START Material for this exercise

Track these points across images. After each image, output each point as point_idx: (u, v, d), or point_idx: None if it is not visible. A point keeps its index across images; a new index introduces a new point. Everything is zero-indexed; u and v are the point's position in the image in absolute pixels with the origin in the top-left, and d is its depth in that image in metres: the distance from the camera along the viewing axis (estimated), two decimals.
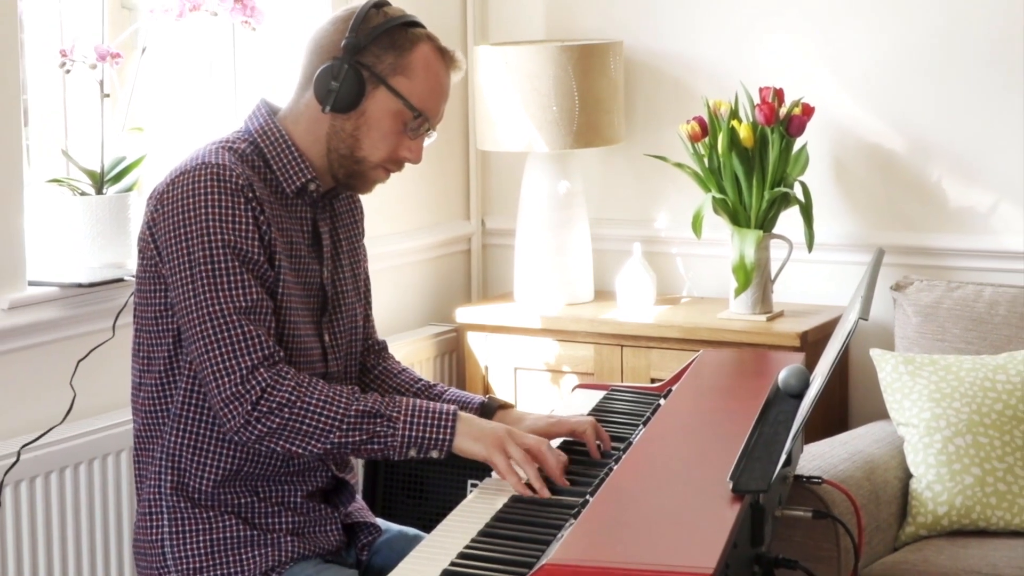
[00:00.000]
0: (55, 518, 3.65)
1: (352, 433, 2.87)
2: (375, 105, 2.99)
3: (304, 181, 3.02)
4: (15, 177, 3.62)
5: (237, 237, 2.87)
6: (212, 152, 2.94)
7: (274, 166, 3.01)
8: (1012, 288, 4.27)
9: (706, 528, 2.51)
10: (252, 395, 2.83)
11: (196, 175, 2.89)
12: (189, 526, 2.96)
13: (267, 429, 2.84)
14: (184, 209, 2.87)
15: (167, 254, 2.89)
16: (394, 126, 3.01)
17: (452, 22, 5.01)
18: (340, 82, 2.96)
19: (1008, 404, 3.96)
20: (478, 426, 2.94)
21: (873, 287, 3.06)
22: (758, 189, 4.40)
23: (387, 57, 2.98)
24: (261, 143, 3.02)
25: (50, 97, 4.01)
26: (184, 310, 2.87)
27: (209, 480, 2.96)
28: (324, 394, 2.87)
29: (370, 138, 3.00)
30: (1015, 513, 3.89)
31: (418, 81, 3.00)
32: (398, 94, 2.98)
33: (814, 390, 2.86)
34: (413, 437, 2.89)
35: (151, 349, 2.99)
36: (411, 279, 4.95)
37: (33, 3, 3.96)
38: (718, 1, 4.80)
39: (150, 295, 2.97)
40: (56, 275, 3.75)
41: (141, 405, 3.02)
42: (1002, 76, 4.47)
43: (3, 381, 3.62)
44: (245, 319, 2.85)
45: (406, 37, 3.00)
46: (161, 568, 2.98)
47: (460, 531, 2.72)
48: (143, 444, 3.04)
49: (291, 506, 3.02)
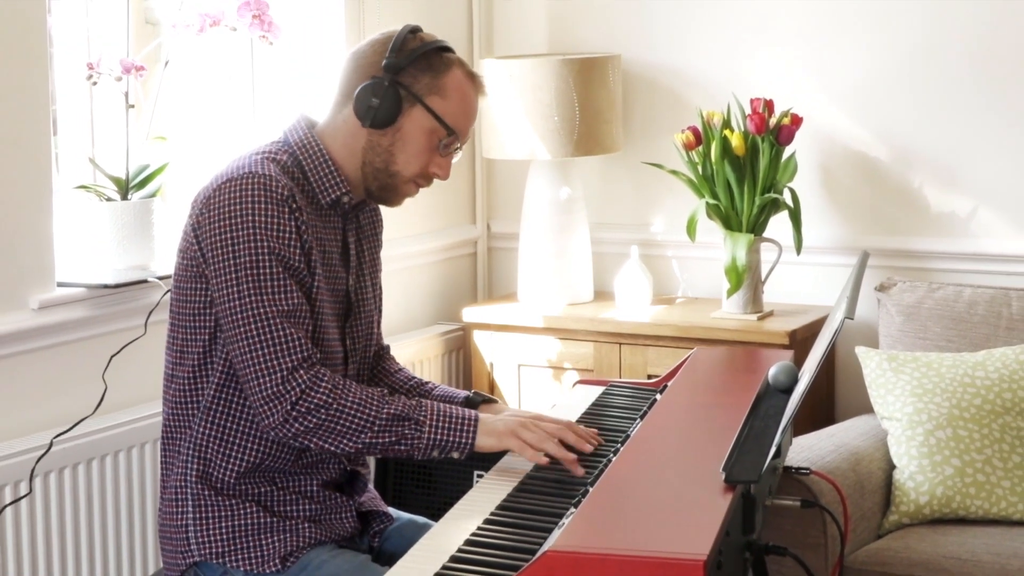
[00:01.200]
0: (83, 506, 3.65)
1: (382, 434, 2.90)
2: (411, 122, 3.01)
3: (339, 194, 3.03)
4: (45, 183, 3.63)
5: (281, 244, 2.89)
6: (258, 162, 2.95)
7: (311, 178, 3.02)
8: (990, 289, 4.27)
9: (700, 517, 2.51)
10: (292, 395, 2.85)
11: (244, 183, 2.90)
12: (212, 513, 2.97)
13: (304, 428, 2.86)
14: (231, 215, 2.88)
15: (212, 257, 2.90)
16: (428, 143, 3.03)
17: (459, 36, 5.00)
18: (380, 99, 2.98)
19: (986, 399, 3.96)
20: (493, 424, 2.99)
21: (858, 288, 3.06)
22: (749, 195, 4.40)
23: (424, 78, 3.01)
24: (300, 155, 3.03)
25: (78, 108, 4.01)
26: (227, 311, 2.89)
27: (233, 471, 2.97)
28: (358, 397, 2.90)
29: (405, 153, 3.03)
30: (993, 503, 3.89)
31: (452, 102, 3.03)
32: (434, 113, 3.01)
33: (802, 386, 2.86)
34: (437, 440, 2.93)
35: (185, 344, 3.00)
36: (420, 280, 4.95)
37: (62, 18, 3.96)
38: (711, 17, 4.80)
39: (190, 292, 2.98)
40: (83, 276, 3.76)
41: (172, 396, 3.03)
42: (980, 88, 4.47)
43: (34, 377, 3.63)
44: (287, 322, 2.87)
45: (441, 61, 3.04)
46: (185, 552, 2.99)
47: (466, 519, 2.73)
48: (171, 433, 3.04)
49: (308, 495, 3.03)
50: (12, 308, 3.57)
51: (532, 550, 2.50)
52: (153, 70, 3.91)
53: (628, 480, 2.77)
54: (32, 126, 3.59)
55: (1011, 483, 3.90)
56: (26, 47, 3.56)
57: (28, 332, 3.59)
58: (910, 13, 4.54)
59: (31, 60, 3.58)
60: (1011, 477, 3.91)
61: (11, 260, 3.56)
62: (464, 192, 5.13)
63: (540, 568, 2.33)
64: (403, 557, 2.57)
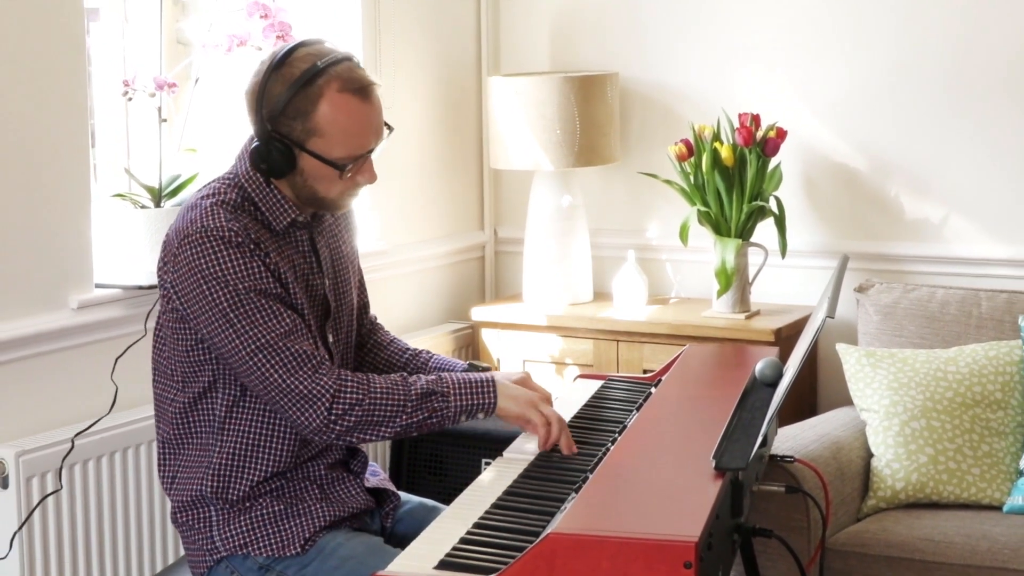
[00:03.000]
0: (106, 496, 3.65)
1: (416, 413, 2.89)
2: (307, 164, 2.91)
3: (292, 218, 2.96)
4: (83, 192, 3.63)
5: (254, 280, 2.85)
6: (208, 214, 2.87)
7: (263, 208, 2.95)
8: (961, 290, 4.26)
9: (692, 501, 2.51)
10: (325, 402, 2.83)
11: (200, 239, 2.84)
12: (232, 513, 2.96)
13: (344, 427, 2.85)
14: (201, 271, 2.84)
15: (198, 312, 2.86)
16: (332, 173, 2.92)
17: (467, 56, 5.00)
18: (268, 161, 2.90)
19: (958, 392, 3.96)
20: (512, 390, 2.98)
21: (839, 289, 3.05)
22: (738, 203, 4.40)
23: (296, 125, 2.88)
24: (248, 187, 2.95)
25: (114, 122, 4.01)
26: (232, 352, 2.85)
27: (247, 483, 2.96)
28: (384, 386, 2.88)
29: (321, 184, 2.94)
30: (963, 488, 3.88)
31: (331, 136, 2.88)
32: (317, 156, 2.90)
33: (787, 380, 2.85)
34: (464, 405, 2.92)
35: (187, 376, 2.96)
36: (432, 282, 4.95)
37: (100, 39, 3.96)
38: (702, 37, 4.80)
39: (180, 332, 2.94)
40: (120, 278, 3.76)
41: (171, 418, 3.00)
42: (952, 104, 4.47)
43: (74, 372, 3.63)
44: (289, 340, 2.85)
45: (307, 98, 2.87)
46: (211, 550, 2.97)
47: (475, 503, 2.72)
48: (173, 450, 3.02)
49: (317, 480, 3.02)
50: (53, 308, 3.57)
51: (536, 532, 2.50)
52: (184, 87, 3.91)
53: (625, 467, 2.77)
54: (72, 139, 3.59)
55: (980, 470, 3.89)
56: (66, 66, 3.56)
57: (69, 330, 3.59)
58: (886, 34, 4.53)
59: (71, 78, 3.58)
60: (980, 465, 3.90)
61: (52, 263, 3.56)
62: (472, 200, 5.12)
63: (544, 549, 2.32)
64: (415, 539, 2.57)
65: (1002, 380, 3.98)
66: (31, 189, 3.50)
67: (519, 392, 2.98)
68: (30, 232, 3.50)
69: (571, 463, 2.91)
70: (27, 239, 3.49)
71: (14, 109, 3.45)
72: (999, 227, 4.46)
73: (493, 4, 5.06)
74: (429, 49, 4.80)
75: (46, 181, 3.53)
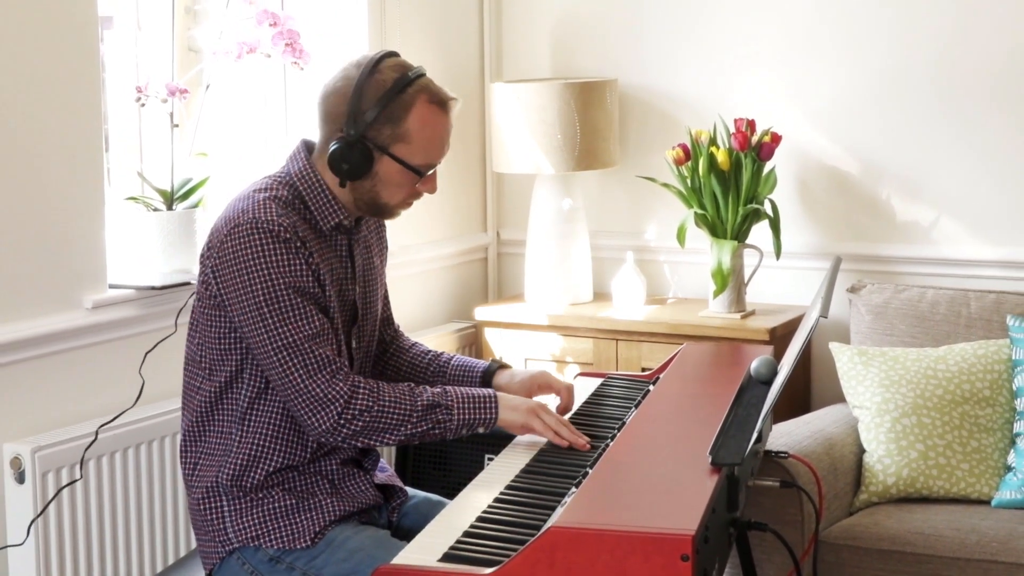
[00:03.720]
0: (132, 488, 3.65)
1: (420, 424, 2.93)
2: (384, 168, 2.96)
3: (338, 220, 3.00)
4: (97, 195, 3.63)
5: (294, 277, 2.88)
6: (260, 206, 2.91)
7: (312, 207, 2.99)
8: (950, 290, 4.26)
9: (689, 496, 2.51)
10: (337, 406, 2.86)
11: (250, 229, 2.88)
12: (245, 505, 2.97)
13: (352, 432, 2.88)
14: (244, 261, 2.87)
15: (234, 300, 2.89)
16: (405, 179, 2.98)
17: (470, 63, 5.00)
18: (350, 163, 2.93)
19: (947, 390, 3.95)
20: (512, 401, 3.02)
21: (831, 289, 3.05)
22: (733, 206, 4.39)
23: (386, 129, 2.93)
24: (300, 186, 2.99)
25: (127, 127, 4.01)
26: (259, 345, 2.88)
27: (262, 473, 2.97)
28: (392, 395, 2.91)
29: (387, 190, 2.99)
30: (953, 483, 3.88)
31: (416, 144, 2.95)
32: (400, 160, 2.95)
33: (781, 377, 2.85)
34: (465, 419, 2.96)
35: (214, 363, 2.99)
36: (436, 282, 4.95)
37: (113, 47, 3.96)
38: (699, 44, 4.79)
39: (213, 318, 2.96)
40: (133, 279, 3.75)
41: (197, 406, 3.02)
42: (941, 109, 4.47)
43: (88, 370, 3.63)
44: (314, 343, 2.87)
45: (399, 105, 2.93)
46: (224, 541, 2.98)
47: (478, 498, 2.73)
48: (195, 438, 3.03)
49: (328, 475, 3.03)
50: (68, 307, 3.57)
51: (537, 526, 2.50)
52: (195, 93, 3.91)
53: (624, 463, 2.77)
54: (86, 143, 3.59)
55: (969, 465, 3.89)
56: (81, 72, 3.56)
57: (83, 329, 3.59)
58: (877, 43, 4.53)
59: (85, 84, 3.58)
60: (969, 460, 3.90)
61: (67, 264, 3.56)
62: (476, 203, 5.12)
63: (545, 542, 2.32)
64: (421, 532, 2.57)
65: (990, 378, 3.98)
66: (46, 192, 3.50)
67: (519, 403, 3.02)
68: (45, 234, 3.50)
69: (571, 459, 2.92)
70: (42, 241, 3.49)
71: (30, 114, 3.45)
72: (987, 229, 4.46)
73: (495, 12, 5.06)
74: (433, 56, 4.80)
75: (61, 185, 3.53)
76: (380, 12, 4.55)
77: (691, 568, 2.27)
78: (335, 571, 2.90)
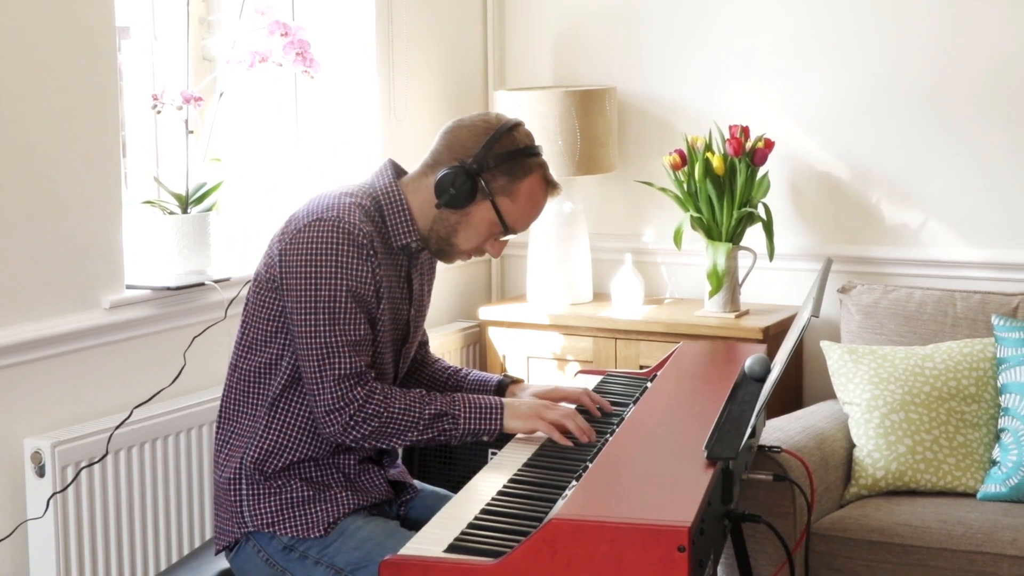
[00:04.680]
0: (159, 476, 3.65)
1: (426, 431, 2.96)
2: (478, 212, 3.00)
3: (409, 240, 3.03)
4: (115, 199, 3.63)
5: (357, 283, 2.91)
6: (346, 207, 2.94)
7: (388, 223, 3.02)
8: (937, 291, 4.26)
9: (685, 489, 2.51)
10: (350, 409, 2.90)
11: (331, 226, 2.91)
12: (264, 491, 2.98)
13: (361, 434, 2.91)
14: (317, 255, 2.90)
15: (295, 285, 2.91)
16: (488, 231, 3.03)
17: (475, 72, 5.00)
18: (457, 189, 2.96)
19: (935, 387, 3.95)
20: (517, 408, 3.03)
21: (823, 290, 3.05)
22: (728, 209, 4.39)
23: (501, 179, 2.99)
24: (383, 201, 3.02)
25: (144, 133, 4.01)
26: (302, 335, 2.91)
27: (285, 460, 2.99)
28: (403, 403, 2.94)
29: (466, 232, 3.03)
30: (940, 477, 3.88)
31: (518, 206, 3.01)
32: (499, 212, 3.00)
33: (774, 375, 2.85)
34: (470, 428, 2.99)
35: (256, 341, 3.02)
36: (442, 283, 4.93)
37: (130, 55, 3.97)
38: (695, 54, 4.79)
39: (267, 299, 2.99)
40: (149, 280, 3.75)
41: (235, 384, 3.05)
42: (929, 117, 4.47)
43: (105, 368, 3.63)
44: (352, 351, 2.90)
45: (522, 167, 3.00)
46: (239, 523, 2.99)
47: (483, 491, 2.73)
48: (229, 416, 3.06)
49: (346, 470, 3.05)
50: (87, 307, 3.57)
51: (539, 518, 2.50)
52: (209, 100, 3.91)
53: (622, 457, 2.77)
54: (104, 149, 3.59)
55: (955, 460, 3.89)
56: (99, 81, 3.57)
57: (101, 328, 3.59)
58: (867, 53, 4.53)
59: (103, 92, 3.58)
60: (956, 455, 3.90)
61: (86, 266, 3.56)
62: None
63: (546, 534, 2.33)
64: (428, 523, 2.57)
65: (976, 375, 3.98)
66: (66, 196, 3.50)
67: (523, 408, 3.04)
68: (65, 236, 3.50)
69: (572, 453, 2.92)
70: (62, 243, 3.50)
71: (50, 121, 3.45)
72: (973, 232, 4.46)
73: (499, 23, 5.06)
74: (439, 65, 4.80)
75: (80, 189, 3.53)
76: (387, 23, 4.55)
77: (687, 559, 2.27)
78: (347, 559, 2.92)
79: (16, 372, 3.41)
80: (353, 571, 2.91)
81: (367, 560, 2.89)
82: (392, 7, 4.57)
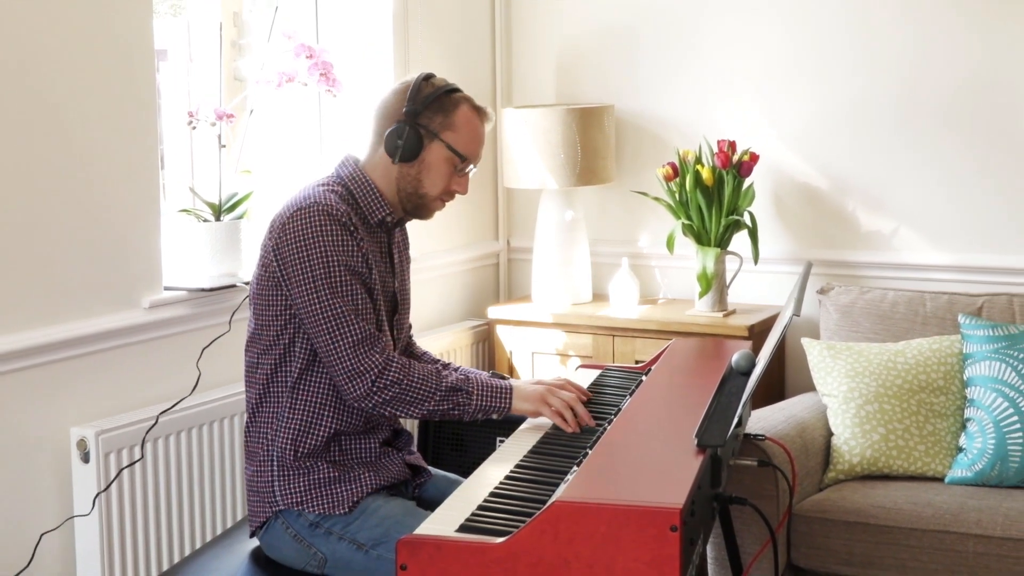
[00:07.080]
0: (184, 467, 3.66)
1: (442, 403, 2.96)
2: (431, 154, 3.04)
3: (383, 215, 3.06)
4: (153, 208, 3.64)
5: (348, 256, 2.93)
6: (321, 193, 2.98)
7: (361, 203, 3.05)
8: (909, 292, 4.26)
9: (677, 474, 2.51)
10: (372, 374, 2.90)
11: (313, 211, 2.93)
12: (293, 472, 2.99)
13: (382, 399, 2.92)
14: (306, 237, 2.91)
15: (292, 271, 2.92)
16: (447, 168, 3.06)
17: (484, 91, 5.01)
18: (404, 140, 3.01)
19: (906, 380, 3.95)
20: (525, 391, 3.05)
21: (803, 291, 3.05)
22: (716, 217, 4.40)
23: (437, 117, 3.04)
24: (351, 186, 3.06)
25: (180, 147, 4.02)
26: (309, 314, 2.92)
27: (312, 443, 2.99)
28: (421, 373, 2.95)
29: (429, 178, 3.06)
30: (911, 463, 3.88)
31: (463, 134, 3.06)
32: (448, 145, 3.04)
33: (759, 369, 2.86)
34: (482, 405, 3.01)
35: (269, 339, 3.01)
36: (453, 285, 4.95)
37: (168, 76, 3.97)
38: (686, 74, 4.79)
39: (271, 298, 2.99)
40: (185, 282, 3.76)
41: (258, 380, 3.05)
42: (901, 132, 4.47)
43: (146, 363, 3.63)
44: (358, 317, 2.91)
45: (450, 101, 3.06)
46: (271, 503, 3.00)
47: (491, 475, 2.73)
48: (258, 410, 3.06)
49: (367, 453, 3.05)
50: (127, 307, 3.58)
51: (543, 500, 2.50)
52: (241, 117, 3.92)
53: (619, 444, 2.77)
54: (143, 162, 3.60)
55: (925, 447, 3.89)
56: (139, 99, 3.57)
57: (140, 327, 3.60)
58: (845, 73, 4.53)
59: (143, 110, 3.59)
60: (925, 442, 3.90)
61: (126, 269, 3.57)
62: (488, 214, 5.13)
63: (550, 515, 2.33)
64: (441, 505, 2.58)
65: (944, 369, 3.98)
66: (109, 205, 3.51)
67: (531, 391, 3.05)
68: (108, 242, 3.51)
69: (573, 440, 2.92)
70: (105, 248, 3.51)
71: (95, 137, 3.46)
72: (941, 238, 4.46)
73: (506, 46, 5.07)
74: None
75: (122, 198, 3.54)
76: (404, 46, 4.55)
77: (679, 538, 2.27)
78: (369, 535, 2.92)
79: (64, 366, 3.42)
80: (374, 546, 2.91)
81: (386, 536, 2.90)
82: (408, 31, 4.58)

END Material for this exercise

**What you should do**
Could you reproduce exactly the lines of the entries above, from the one with "51: (532, 550, 2.50)" through the one with "64: (403, 557, 2.57)", and nothing else?

**Task solution**
51: (532, 550, 2.50)
52: (153, 70, 3.91)
53: (628, 480, 2.77)
54: (32, 126, 3.59)
55: (1011, 483, 3.90)
56: (26, 47, 3.56)
57: (28, 332, 3.59)
58: (910, 13, 4.54)
59: (31, 60, 3.58)
60: (1011, 477, 3.91)
61: (11, 260, 3.56)
62: (464, 192, 5.13)
63: (540, 568, 2.33)
64: (403, 557, 2.57)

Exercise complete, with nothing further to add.